Diagonalise matrix iff eigenvectors independent (True/False) Is it true that
we can
diagonalise a matrix iff eigenvectors are independent? I think so, but I'm not sure.

Clarification: lets say I, for some matrix A, find eigenvalues a, b, and c. The eigenvectors associated with those eigenvalues I will call a, b, c. We know that a ≠ b ≠ c <=> a, b, c are independent. 
Now, my question is if this statement is true

a, b, c are independent <=> we can diagonalise a matrix A.

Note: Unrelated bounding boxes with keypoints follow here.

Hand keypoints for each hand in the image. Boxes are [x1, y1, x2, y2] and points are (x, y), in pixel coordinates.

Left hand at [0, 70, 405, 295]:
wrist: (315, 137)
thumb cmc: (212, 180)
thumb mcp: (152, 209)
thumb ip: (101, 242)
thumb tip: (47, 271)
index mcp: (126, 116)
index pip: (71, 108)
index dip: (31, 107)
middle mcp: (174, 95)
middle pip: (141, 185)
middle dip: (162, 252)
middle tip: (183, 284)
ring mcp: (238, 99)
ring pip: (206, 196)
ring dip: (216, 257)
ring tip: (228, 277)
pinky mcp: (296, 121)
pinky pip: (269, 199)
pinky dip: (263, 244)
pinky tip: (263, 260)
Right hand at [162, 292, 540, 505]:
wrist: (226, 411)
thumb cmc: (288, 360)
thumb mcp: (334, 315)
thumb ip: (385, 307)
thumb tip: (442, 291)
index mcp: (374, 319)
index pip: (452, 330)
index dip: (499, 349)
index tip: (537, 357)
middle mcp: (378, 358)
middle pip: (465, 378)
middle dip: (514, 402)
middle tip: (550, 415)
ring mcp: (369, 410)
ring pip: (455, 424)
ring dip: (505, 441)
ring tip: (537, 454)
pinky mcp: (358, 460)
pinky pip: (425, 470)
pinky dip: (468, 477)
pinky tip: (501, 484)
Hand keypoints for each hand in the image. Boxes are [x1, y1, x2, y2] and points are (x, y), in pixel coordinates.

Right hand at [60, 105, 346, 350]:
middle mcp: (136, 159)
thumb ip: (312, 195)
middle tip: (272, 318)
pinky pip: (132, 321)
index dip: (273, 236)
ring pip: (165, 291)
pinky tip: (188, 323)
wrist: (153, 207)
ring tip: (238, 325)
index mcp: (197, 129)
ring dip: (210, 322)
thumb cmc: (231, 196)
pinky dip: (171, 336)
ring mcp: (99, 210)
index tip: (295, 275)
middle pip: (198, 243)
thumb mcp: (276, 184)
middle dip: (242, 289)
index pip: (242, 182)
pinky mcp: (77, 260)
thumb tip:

 A: No, this is not true: for example the matrix
$$\left(\begin{matrix}1&1\\0&1\end{matrix}\right)$$
has only one eigenvalue $1$ and the eigenspace is $\operatorname{span}\left\{e_1=(1,0)^T\right\}$ hence $(e_1)$ is linearly independent but $A$ isn't diagonalizable.
However, if the eigenvectors form a basis of the linear space then the matrix is diagonalizable and the result is true.
A: The answer of sami is notable. The main point is the number of such independent eigenvectors, so i think the best is to say  

The matrix $A$ ($n×n$) is diagonalizable if and only if there exist $n$ linearly independent eigenvectors. 

The result in this form is true
A: It is true we can diagonalize a matrix IFF we have an eigenvector-basis of this matrix. Using a basis consisting of eigenvectors implies that the eigenvectors are independent Sidenote: Realize that 2 independent eigenvectors may not always have to come from distinct eigenvalues. Meaning it is possible that one eigenvalue can produce two independent eigenvectors. But disctinct eigenvalues do produce independent eigenvectors.